Why racism complaints are rarely investigated, even in patient deaths

Advocates are pushing regulators to investigate if racism played a part in the death of a patient at Inglewood, Calif.-based Centinela Hospital, but the state is ill-equipped to make such assertions, KFF Health News reported Aug. 8.

An investigation was launched in January after a Black woman admitted for labor and delivery died of a preventable condition that started with a blood clot. The California Department of Public Health fined Centinela Hospital Medical Center $75,000 for "deficient practices" that led to a patient's death. The Prime Healthcare hospital recently announced it would close its maternity services in October.

The patient's family and advocates want the state to investigate whether systematic or interpersonal racism played a role.
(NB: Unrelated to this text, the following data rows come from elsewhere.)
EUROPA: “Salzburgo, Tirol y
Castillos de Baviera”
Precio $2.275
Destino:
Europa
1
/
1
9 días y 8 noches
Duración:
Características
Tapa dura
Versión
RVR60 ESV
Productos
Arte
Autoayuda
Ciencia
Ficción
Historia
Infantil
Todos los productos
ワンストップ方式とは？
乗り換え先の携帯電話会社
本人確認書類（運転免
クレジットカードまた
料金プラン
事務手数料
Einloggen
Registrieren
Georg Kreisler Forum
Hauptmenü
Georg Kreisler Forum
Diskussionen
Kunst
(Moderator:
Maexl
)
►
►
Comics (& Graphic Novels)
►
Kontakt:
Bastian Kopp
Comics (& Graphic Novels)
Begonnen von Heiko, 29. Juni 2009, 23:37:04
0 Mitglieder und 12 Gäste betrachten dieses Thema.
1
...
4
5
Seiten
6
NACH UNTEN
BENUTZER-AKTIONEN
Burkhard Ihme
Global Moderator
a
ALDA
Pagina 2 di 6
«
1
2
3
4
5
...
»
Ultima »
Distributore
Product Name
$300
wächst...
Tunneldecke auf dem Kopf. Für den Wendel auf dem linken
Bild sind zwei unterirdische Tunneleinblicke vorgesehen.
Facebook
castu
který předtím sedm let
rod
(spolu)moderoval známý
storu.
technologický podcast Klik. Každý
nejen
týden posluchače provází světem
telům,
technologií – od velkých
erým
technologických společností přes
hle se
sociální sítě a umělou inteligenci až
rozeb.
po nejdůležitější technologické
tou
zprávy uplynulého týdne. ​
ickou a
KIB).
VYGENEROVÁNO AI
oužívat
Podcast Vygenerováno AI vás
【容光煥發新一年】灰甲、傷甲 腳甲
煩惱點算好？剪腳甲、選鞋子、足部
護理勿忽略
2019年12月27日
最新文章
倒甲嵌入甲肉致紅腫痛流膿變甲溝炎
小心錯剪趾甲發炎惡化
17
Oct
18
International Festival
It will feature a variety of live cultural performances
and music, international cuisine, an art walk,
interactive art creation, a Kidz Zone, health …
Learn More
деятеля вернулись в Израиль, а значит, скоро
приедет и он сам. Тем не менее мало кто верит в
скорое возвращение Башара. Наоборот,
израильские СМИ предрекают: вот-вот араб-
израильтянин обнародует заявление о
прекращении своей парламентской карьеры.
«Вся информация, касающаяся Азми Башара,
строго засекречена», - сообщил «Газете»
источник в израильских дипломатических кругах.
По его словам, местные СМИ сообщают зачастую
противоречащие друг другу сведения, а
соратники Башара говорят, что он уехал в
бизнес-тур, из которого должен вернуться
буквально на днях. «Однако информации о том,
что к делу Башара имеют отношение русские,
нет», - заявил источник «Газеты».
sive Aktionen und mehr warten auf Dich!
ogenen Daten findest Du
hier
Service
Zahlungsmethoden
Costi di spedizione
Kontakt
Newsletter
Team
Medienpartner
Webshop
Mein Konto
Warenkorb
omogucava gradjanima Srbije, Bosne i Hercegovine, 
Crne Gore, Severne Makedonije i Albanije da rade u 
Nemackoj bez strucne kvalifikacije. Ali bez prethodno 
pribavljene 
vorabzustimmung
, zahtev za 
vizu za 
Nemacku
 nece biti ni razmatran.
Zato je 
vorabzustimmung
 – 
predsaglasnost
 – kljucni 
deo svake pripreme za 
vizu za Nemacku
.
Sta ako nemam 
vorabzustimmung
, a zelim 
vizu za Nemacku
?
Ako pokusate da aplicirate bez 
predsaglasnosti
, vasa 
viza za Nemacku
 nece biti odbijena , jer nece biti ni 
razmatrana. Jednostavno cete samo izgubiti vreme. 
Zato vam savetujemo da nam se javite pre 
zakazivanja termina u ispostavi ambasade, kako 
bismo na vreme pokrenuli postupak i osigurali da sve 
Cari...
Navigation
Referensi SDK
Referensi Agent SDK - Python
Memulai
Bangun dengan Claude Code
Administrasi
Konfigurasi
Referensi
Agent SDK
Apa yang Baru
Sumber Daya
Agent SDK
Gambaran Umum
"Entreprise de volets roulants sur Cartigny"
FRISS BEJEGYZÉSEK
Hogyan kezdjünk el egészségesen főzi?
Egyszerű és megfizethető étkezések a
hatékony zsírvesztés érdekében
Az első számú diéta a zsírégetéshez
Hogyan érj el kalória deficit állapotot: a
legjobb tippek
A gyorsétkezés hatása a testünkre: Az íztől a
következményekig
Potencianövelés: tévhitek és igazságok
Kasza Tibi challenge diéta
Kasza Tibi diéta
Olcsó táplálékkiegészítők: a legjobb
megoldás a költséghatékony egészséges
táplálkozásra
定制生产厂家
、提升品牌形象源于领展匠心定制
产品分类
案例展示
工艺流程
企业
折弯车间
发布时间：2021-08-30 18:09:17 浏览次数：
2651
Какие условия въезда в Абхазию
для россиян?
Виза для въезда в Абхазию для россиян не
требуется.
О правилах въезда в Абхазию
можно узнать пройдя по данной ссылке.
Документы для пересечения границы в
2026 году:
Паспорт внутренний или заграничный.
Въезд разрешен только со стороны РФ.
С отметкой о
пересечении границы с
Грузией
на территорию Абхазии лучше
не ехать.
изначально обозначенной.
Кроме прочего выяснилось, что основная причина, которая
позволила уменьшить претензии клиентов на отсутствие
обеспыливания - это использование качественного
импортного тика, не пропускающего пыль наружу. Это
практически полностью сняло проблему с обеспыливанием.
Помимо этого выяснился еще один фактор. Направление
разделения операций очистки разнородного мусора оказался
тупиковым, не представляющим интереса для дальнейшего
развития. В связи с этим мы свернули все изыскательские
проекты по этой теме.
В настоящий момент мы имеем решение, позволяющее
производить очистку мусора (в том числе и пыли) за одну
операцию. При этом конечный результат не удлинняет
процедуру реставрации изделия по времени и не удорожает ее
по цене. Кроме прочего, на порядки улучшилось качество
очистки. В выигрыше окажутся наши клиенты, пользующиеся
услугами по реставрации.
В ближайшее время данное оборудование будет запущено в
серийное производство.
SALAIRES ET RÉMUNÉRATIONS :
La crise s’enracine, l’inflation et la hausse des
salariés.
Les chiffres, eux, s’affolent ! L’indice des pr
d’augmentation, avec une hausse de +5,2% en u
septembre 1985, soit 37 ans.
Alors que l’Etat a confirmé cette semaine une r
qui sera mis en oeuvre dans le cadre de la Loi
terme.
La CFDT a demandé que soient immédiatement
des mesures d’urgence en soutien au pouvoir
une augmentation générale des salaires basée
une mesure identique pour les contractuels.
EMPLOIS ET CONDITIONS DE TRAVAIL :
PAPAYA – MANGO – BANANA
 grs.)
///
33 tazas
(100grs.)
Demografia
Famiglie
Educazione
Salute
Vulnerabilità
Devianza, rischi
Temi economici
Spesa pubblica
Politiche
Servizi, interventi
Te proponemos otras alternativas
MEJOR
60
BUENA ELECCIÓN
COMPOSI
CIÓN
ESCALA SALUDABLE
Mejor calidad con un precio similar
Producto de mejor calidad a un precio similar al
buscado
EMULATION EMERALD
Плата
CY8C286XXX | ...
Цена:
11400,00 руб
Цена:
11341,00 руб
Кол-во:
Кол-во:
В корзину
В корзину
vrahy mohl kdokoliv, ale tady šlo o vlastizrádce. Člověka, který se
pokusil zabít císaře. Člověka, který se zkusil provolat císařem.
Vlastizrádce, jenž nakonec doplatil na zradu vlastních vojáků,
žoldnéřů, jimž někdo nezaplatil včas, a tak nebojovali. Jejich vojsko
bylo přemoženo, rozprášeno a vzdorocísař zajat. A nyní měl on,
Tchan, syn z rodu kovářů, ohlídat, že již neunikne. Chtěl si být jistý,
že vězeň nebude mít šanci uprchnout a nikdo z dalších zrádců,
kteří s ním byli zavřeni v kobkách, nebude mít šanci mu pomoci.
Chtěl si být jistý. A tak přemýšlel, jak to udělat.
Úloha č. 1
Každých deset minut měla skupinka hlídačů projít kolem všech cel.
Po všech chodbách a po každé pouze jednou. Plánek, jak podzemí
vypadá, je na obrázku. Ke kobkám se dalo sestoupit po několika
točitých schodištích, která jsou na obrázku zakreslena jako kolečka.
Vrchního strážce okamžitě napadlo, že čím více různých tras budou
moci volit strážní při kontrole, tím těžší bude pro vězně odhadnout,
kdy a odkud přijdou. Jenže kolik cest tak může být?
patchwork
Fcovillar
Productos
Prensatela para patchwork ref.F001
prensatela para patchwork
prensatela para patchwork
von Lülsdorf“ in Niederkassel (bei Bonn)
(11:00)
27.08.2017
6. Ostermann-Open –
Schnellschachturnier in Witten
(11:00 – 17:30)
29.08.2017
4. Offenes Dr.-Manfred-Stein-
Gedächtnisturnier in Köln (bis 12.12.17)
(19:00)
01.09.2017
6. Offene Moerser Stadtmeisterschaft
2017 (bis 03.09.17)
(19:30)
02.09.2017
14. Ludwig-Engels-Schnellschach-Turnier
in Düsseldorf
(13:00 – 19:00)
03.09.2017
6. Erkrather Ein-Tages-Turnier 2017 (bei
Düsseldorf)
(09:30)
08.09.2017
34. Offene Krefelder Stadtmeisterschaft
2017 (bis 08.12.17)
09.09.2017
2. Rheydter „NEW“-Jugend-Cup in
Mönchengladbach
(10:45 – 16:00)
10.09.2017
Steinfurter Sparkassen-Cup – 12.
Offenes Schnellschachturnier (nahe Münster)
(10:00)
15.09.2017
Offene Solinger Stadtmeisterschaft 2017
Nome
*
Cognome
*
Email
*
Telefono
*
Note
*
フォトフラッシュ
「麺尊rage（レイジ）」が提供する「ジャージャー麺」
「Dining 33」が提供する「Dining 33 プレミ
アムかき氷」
However, a KFF Health News analysis found state authorities do not often discrimination complaints and rarely fine hospitals for violations.

The state Department of Public Health and medical board receive hundreds of discrimination complaints each year, but rarely find violations. The reason is unclear, but some experts told the news outlet it could be due to the high burden of proof for substantiating discrimination cases.

The agencies told the KFF Health News they do their best with their authority but blamed current law, which requires "clear and convincing evidence" to discipline physicians or hospitals. It is challenging to substantiate cases if the allegations are not documented or are not corroborated by witnesses. At hospitals, it is hard to find evidence unless investigators identify a pattern — a labor-intensive job plagued by underreported complaints.